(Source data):

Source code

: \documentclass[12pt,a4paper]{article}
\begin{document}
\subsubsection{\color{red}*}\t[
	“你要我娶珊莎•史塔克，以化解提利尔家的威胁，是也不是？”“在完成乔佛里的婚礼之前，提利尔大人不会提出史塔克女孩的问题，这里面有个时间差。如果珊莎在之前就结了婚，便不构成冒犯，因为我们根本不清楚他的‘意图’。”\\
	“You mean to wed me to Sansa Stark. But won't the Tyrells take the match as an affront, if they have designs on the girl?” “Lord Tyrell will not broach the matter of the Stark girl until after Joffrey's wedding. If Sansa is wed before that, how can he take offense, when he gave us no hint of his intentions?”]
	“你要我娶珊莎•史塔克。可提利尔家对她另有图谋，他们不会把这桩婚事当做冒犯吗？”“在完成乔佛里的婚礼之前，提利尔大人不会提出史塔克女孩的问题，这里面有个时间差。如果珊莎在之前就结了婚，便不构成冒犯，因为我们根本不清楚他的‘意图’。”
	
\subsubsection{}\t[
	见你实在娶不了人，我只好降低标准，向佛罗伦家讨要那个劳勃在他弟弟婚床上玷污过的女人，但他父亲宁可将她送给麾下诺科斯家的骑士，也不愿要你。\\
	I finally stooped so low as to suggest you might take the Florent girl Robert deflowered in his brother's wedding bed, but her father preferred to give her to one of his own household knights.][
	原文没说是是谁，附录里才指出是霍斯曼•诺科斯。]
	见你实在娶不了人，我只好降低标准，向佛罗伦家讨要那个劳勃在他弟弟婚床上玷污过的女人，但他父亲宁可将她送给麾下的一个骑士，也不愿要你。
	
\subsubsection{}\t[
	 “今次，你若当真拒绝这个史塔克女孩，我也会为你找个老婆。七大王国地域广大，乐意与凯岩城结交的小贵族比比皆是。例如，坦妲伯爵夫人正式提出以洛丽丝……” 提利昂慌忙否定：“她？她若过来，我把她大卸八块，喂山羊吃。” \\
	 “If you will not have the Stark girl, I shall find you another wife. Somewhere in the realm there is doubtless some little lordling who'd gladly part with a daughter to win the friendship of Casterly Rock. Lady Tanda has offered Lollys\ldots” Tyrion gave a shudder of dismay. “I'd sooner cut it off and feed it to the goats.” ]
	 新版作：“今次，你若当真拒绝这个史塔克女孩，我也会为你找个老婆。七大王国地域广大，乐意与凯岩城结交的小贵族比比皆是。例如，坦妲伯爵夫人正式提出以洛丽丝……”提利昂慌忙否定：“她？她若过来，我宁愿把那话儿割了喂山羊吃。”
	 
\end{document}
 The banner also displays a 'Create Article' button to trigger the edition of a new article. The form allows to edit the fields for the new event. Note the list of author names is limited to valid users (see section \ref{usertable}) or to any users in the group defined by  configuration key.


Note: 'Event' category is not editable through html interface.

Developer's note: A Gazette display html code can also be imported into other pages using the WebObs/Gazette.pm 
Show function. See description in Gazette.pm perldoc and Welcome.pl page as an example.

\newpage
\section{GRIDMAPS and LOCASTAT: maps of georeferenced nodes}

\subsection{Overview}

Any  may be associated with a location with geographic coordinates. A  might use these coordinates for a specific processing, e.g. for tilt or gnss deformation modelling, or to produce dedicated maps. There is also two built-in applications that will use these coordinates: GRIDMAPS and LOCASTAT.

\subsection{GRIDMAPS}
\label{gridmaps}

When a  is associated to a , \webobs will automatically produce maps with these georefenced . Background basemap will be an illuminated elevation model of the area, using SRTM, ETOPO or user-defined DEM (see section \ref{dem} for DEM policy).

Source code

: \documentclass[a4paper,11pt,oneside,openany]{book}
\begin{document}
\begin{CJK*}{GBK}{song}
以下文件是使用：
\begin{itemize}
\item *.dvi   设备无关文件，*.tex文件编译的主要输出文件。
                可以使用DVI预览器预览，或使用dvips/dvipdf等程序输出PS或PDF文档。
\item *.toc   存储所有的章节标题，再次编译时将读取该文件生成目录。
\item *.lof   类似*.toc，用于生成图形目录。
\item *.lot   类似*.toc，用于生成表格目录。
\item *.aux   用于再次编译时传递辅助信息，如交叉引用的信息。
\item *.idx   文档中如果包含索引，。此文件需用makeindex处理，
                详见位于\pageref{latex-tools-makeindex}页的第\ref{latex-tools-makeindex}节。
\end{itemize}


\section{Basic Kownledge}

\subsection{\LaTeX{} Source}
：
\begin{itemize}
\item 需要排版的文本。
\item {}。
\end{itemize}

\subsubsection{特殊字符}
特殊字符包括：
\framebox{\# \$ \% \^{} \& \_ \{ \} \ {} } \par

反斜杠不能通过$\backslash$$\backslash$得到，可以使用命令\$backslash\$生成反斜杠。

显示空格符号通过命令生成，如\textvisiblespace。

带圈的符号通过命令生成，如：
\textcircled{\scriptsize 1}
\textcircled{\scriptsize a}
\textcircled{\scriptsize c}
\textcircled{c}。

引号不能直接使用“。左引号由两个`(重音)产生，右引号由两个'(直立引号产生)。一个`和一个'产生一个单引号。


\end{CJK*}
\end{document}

(What is being asked): Using the records above, gather all lines where the string "that" is present.

(Result of this exercise):
	“You mean to wed me to Sansa Stark. But won't the Tyrells take the match as an affront, if they have designs on the girl?” “Lord Tyrell will not broach the matter of the Stark girl until after Joffrey's wedding. If Sansa is wed before that, how can he take offense, when he gave us no hint of his intentions?”]
Any  may be associated with a location with geographic coordinates. A  might use these coordinates for a specific processing, e.g. for tilt or gnss deformation modelling, or to produce dedicated maps. There is also two built-in applications that will use these coordinates: GRIDMAPS and LOCASTAT.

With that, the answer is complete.